Against this backdrop, lower food import volumes may partly reflect weaker consumer demand rather than a substantial increase in local food production.

Another dimension of the story emerges when the CBN data are compared with figures from the National Bureau of Statistics (NBS).

While the CBN reported a decline in food imports measured in dollar terms, NBS trade data indicate that spending on food and beverage imports increased significantly when measured in naira terms. Reports based on NBS statistics show that food and beverage imports rose to approximately N7.65 trillion in 2025.

This apparent contradiction highlights the impact of exchange rate movements on trade statistics.

The depreciation of the naira means that even when fewer dollars are spent on imports, the corresponding value in local currency can rise substantially. In practical terms, Nigerians may be paying significantly more naira for imported food products despite a reduction in overall dollar expenditure.
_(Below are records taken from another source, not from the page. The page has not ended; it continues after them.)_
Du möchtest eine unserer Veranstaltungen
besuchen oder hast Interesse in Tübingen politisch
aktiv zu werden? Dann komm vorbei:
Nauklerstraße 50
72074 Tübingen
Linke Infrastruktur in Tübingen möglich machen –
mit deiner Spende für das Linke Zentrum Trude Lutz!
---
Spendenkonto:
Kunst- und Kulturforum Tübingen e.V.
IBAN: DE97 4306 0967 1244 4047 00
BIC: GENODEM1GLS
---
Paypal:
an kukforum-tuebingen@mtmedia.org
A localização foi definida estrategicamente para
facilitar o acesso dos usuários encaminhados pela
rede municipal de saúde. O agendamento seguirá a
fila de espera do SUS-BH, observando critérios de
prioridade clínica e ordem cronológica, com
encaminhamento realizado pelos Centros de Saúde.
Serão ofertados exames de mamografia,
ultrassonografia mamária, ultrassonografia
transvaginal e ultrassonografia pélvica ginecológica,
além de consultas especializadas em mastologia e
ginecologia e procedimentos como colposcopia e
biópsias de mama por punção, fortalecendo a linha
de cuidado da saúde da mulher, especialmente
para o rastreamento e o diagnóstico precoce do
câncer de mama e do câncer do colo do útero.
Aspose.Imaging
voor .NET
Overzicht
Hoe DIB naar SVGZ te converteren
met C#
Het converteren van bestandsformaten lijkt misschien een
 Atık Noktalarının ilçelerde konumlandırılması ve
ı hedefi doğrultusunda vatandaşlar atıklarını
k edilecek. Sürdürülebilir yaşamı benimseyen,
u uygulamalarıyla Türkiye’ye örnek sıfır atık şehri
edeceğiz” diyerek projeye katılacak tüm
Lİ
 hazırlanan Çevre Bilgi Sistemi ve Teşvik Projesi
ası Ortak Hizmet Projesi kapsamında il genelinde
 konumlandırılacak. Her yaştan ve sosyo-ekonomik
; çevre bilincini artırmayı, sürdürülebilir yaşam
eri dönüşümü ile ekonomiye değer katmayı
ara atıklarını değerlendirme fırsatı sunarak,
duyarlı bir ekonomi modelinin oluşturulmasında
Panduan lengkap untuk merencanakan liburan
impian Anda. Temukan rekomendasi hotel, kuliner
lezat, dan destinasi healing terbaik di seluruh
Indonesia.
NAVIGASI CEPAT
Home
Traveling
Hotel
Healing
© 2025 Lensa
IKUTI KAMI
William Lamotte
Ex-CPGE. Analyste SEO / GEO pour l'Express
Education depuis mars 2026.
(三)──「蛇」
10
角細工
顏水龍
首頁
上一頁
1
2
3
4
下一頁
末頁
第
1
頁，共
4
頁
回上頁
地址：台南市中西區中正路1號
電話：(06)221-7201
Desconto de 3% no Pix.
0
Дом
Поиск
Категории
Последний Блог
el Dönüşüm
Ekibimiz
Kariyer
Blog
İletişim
For businesses dependent on imported raw materials and food products, this creates a difficult operating environment. Importers face higher costs, while consumers confront rising retail prices.

The divergence between dollar and naira-based figures also illustrates the broader economic adjustments occurring within Nigeria’s foreign exchange market. As exchange rates continue to evolve, businesses and policymakers increasingly rely on multiple indicators to assess trade performance and import dependence.

The continued expenditure of more than $2 billion on food imports raises important questions about Nigeria’s agricultural future.

With a population estimated at over 230 million people and growing rapidly, food demand continues to rise. Urbanisation, changing consumption patterns, and expanding industrial food processing activities are placing increasing pressure on domestic agricultural systems.

To sustainably reduce food imports, experts argue that Nigeria must address structural bottlenecks across the agricultural value chain. Increased investment in irrigation, mechanisation, storage facilities, transportation networks, and rural infrastructure will be essential.

Equally important is improving access to affordable credit for farmers and agribusinesses. Many producers continue to struggle with limited financing, restricting their ability to invest in modern technologies and expand production.

Security also remains a critical issue. Persistent conflicts, banditry, and farmer-herder clashes in several agricultural regions have disrupted farming activities and reduced output. Without addressing these challenges, efforts to boost local food production may achieve only limited success.

The private sector also has a crucial role to play. Investments in food processing, storage, logistics, and agricultural technology can help strengthen domestic supply chains and reduce post-harvest losses, which remain among the highest in the world.

Furthermore, developing competitive local industries capable of producing food products at scale will be essential for reducing import dependence over the long term.

The 2025 food import figures therefore present a mixed picture. The reduction in foreign exchange spending on food imports offers a positive signal that Nigeria may be making gradual progress in managing external demand pressures. The lower share of food imports in total foreign exchange utilisation also reflects changing dynamics within the broader economy.

Yet the country’s food import bill remains substantial, underscoring the reality that Nigeria continues to rely heavily on foreign supplies to meet domestic consumption needs.

As policymakers pursue economic diversification and food security objectives, the challenge will be translating temporary gains into lasting structural transformation.

Sustainable reductions in food imports will require more than exchange rate adjustments or short-term demand shifts. They will depend on significant improvements in agricultural productivity, investment, infrastructure, security, and value-chain development.

Until those foundations are firmly established, Nigeria’s aspiration for food self-sufficiency will remain a work in progress, and billions of dollars will continue to flow abroad each year to satisfy the nation’s growing appetite.